You are going to create something known as a mind map.
Start by writing your own name right in the centre of the piece of paper, then write the names of the occupants of the first train carriage around you, like an inner circle of planets orbiting your Sun.
Now draw a line between you and each of these people, choosing a color for each that somehow represents the state of your relationship -just select the color that feels right to you.
When you've finished linking them to you, draw in the links that join them to each other, where these exist.
Your boss might not have a relationship with your mother, but your partner will.
Once again, choose the colors that feel right.
When you've finished linking up the occupants of the first carriage, write the names of those in the second carriage, slightly further away but still orbiting around you, and draw in the colored links, first between you and them, and then between them and all the others.
Do the same for the third, fourth, fifth and sixth carriages, drawing a colored link between each of them and you but omitting the links between each other, unless they are very significant, or your mind map will get too messy.
You probably know what's coming next.
Sit back and consider the colors you chose for each link and what you meant when you chose them.

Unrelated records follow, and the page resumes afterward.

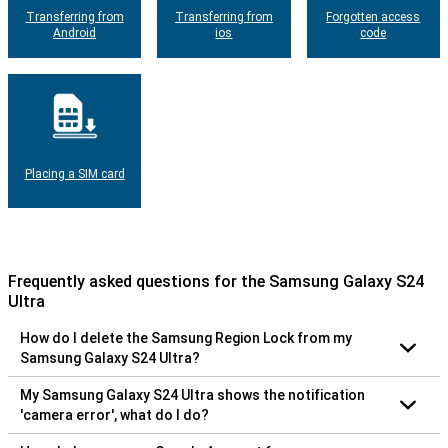
Transferring from
Transferring from
Forgotten access
Android
ios
code
Placing a SIM card
Frequently asked questions for the Samsung Galaxy S24
Ultra
How do I delete the Samsung Region Lock from my
Samsung Galaxy S24 Ultra?
My Samsung Galaxy S24 Ultra shows the notification
'camera error', what do I do?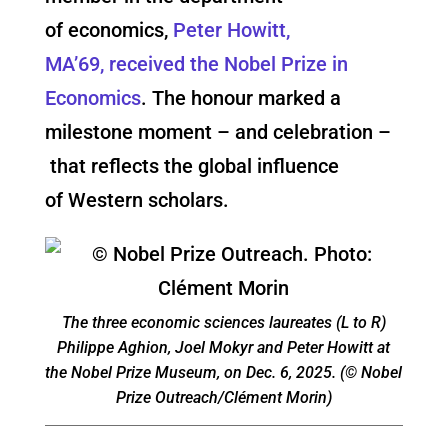
of economics,
Peter Howitt,
MA’69, received the Nobel Prize in
Economics
. The honour marked a
milestone moment – and celebration –
that reflects the global influence
of Western scholars.
The three economic sciences laureates (L to R)
Philippe Aghion, Joel Mokyr and Peter Howitt at
the Nobel Prize Museum, on Dec. 6, 2025. (© Nobel
Prize Outreach/Clément Morin)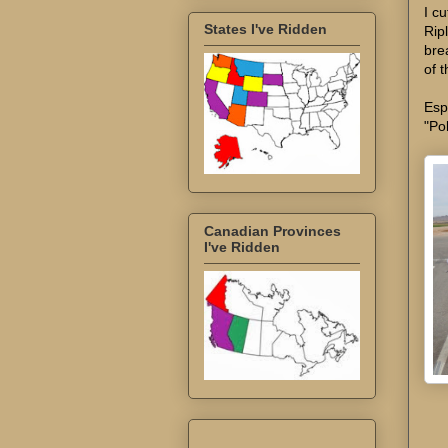
I c
States I've Ridden
Rip
bre
of t
Esp
"Po
Canadian Provinces
I've Ridden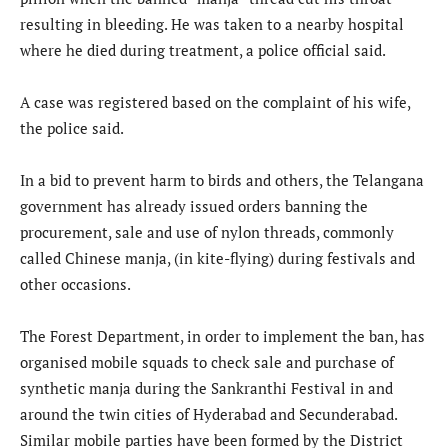
resulting in bleeding. He was taken to a nearby hospital
where he died during treatment, a police official said.
A case was registered based on the complaint of his wife,
the police said.
In a bid to prevent harm to birds and others, the Telangana
government has already issued orders banning the
procurement, sale and use of nylon threads, commonly
called Chinese manja, (in kite-flying) during festivals and
other occasions.
The Forest Department, in order to implement the ban, has
organised mobile squads to check sale and purchase of
synthetic manja during the Sankranthi Festival in and
around the twin cities of Hyderabad and Secunderabad.
Similar mobile parties have been formed by the District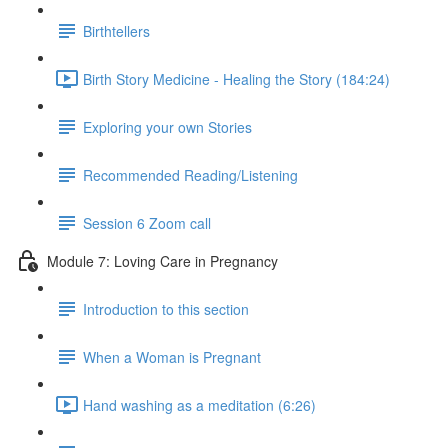
Birthtellers
Birth Story Medicine - Healing the Story (184:24)
Exploring your own Stories
Recommended Reading/Listening
Session 6 Zoom call
Module 7: Loving Care in Pregnancy
Introduction to this section
When a Woman is Pregnant
Hand washing as a meditation (6:26)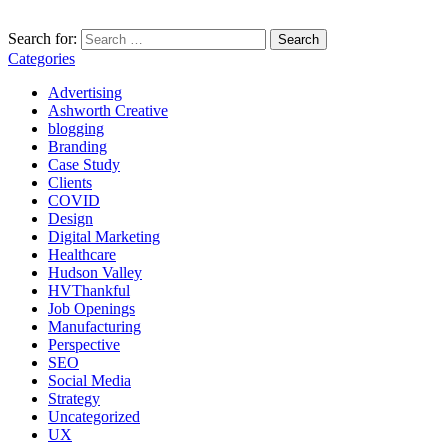
Search for:
Categories
Advertising
Ashworth Creative
blogging
Branding
Case Study
Clients
COVID
Design
Digital Marketing
Healthcare
Hudson Valley
HVThankful
Job Openings
Manufacturing
Perspective
SEO
Social Media
Strategy
Uncategorized
UX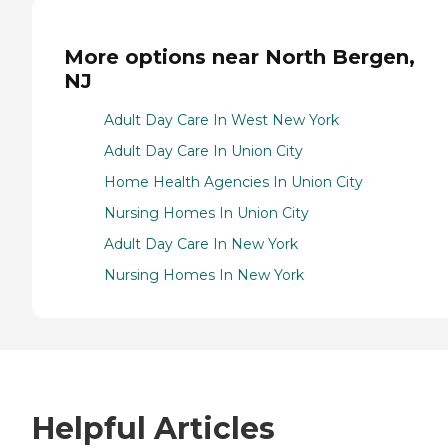
More options near North Bergen,
NJ
Adult Day Care In West New York
Adult Day Care In Union City
Home Health Agencies In Union City
Nursing Homes In Union City
Adult Day Care In New York
Nursing Homes In New York
Helpful Articles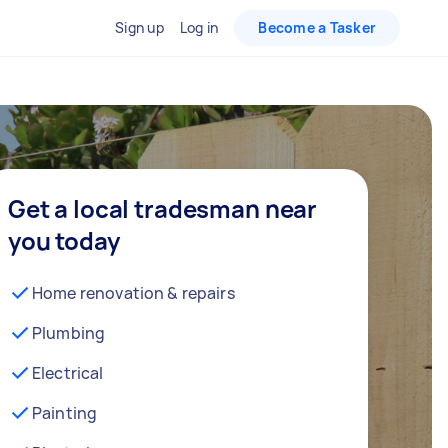
Sign up
Log in
Become a Tasker
Get a local tradesman near
you today
Home renovation & repairs
Plumbing
Electrical
Painting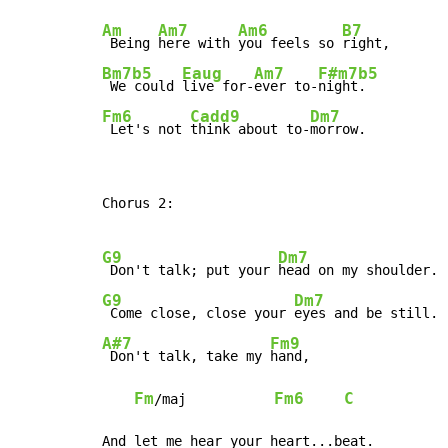
Am
Am7
Am6
B7
 Being 
here with 
you feels so 
Bm7b5
Eaug
Am7
F#m7b5
 We could 
live for-
ever to-
Fm6
Cadd9
Dm7
 Let's not 
think about to-
morrow.
Chorus 2:

G9
Dm7
 Don't talk; put your 
G9
Dm7
 Come close, close your 
A#7
Fm9
 Don't talk, take my 
hand,

Fm
Fm6
C
/maj           
And let me hear your heart...beat.
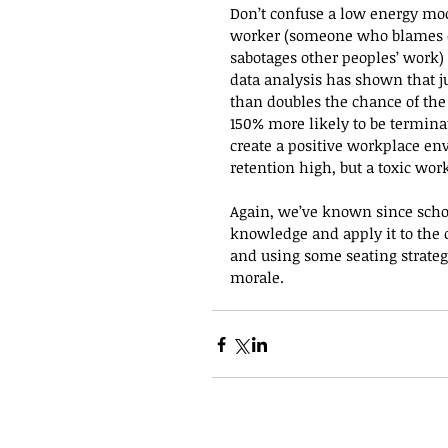
Don’t confuse a low energy mood
worker (someone who blames oth
sabotages other peoples’ work) 
data analysis has shown that ju
than doubles the chance of th
150% more likely to be terminate
create a positive workplace e
retention high, but a toxic wo
Again, we’ve known since school
knowledge and apply it to the 
and using some seating strateg
morale.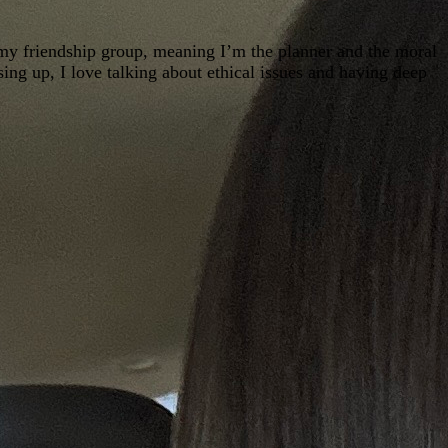
 my friendship group, meaning I’m the planner and the moral
sing up, I love talking about ethical issues and having deep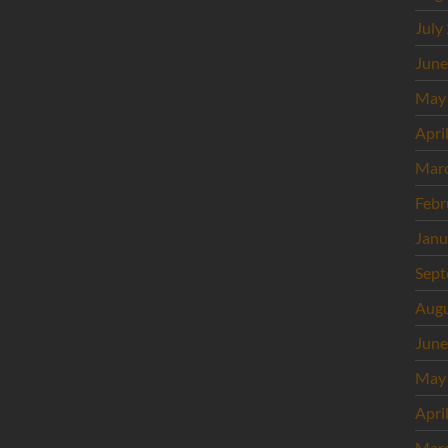
July
June
May
Apri
Mar
Febr
Janu
Sept
Augu
June
May
Apri
Mar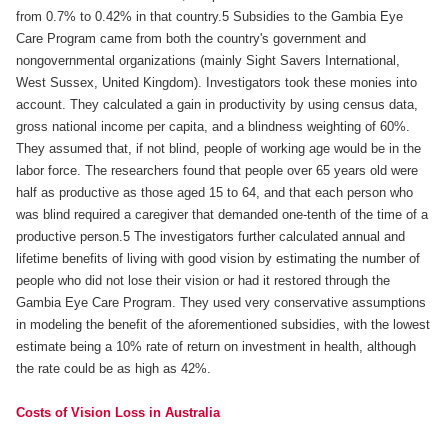
from 0.7% to 0.42% in that country.5 Subsidies to the Gambia Eye
Care Program came from both the country's government and
nongovernmental organizations (mainly Sight Savers International,
West Sussex, United Kingdom). Investigators took these monies into
account. They calculated a gain in productivity by using census data,
gross national income per capita, and a blindness weighting of 60%.
They assumed that, if not blind, people of working age would be in the
labor force. The researchers found that people over 65 years old were
half as productive as those aged 15 to 64, and that each person who
was blind required a caregiver that demanded one-tenth of the time of a
productive person.5 The investigators further calculated annual and
lifetime benefits of living with good vision by estimating the number of
people who did not lose their vision or had it restored through the
Gambia Eye Care Program. They used very conservative assumptions
in modeling the benefit of the aforementioned subsidies, with the lowest
estimate being a 10% rate of return on investment in health, although
the rate could be as high as 42%.
Costs of Vision Loss in Australia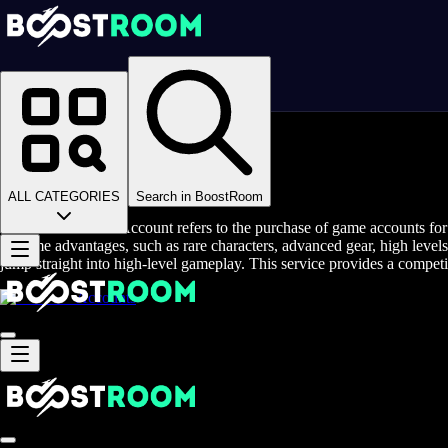
Homepage
>
Online Video Games
>
Zenless Zone Zero
>
Zenless Zone Zero Accounts
Buy Zenless Zone Account
ALL CATEGORIES
Search in BoostRoom
Buy Zenless Zone Account refers to the purchase of game accounts fo
in-game advantages, such as rare characters, advanced gear, high levels
jump straight into high-level gameplay. This service provides a competi
Accounts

Look at the ones that have negative connotations for you, in the inner circle to start off with.
Are you angry with that person? Do you fully understand why you are angry with them? Or are you jealous, or hurt, or resentful? This stage, in which you try to identify the source of your feelings is at least half the battle.
Go deeper than saying 'I'm angry because he didn't do the washing-up this morning.
' Are you the one who always does the housework? Does this make you feel taken for granted on a fundamental level? It can sometimes be very tricky to put a finger on why we feel the way we do about someone, because toxic emotions frequently come from situations in our past rather than deriving wholly from the present scenario.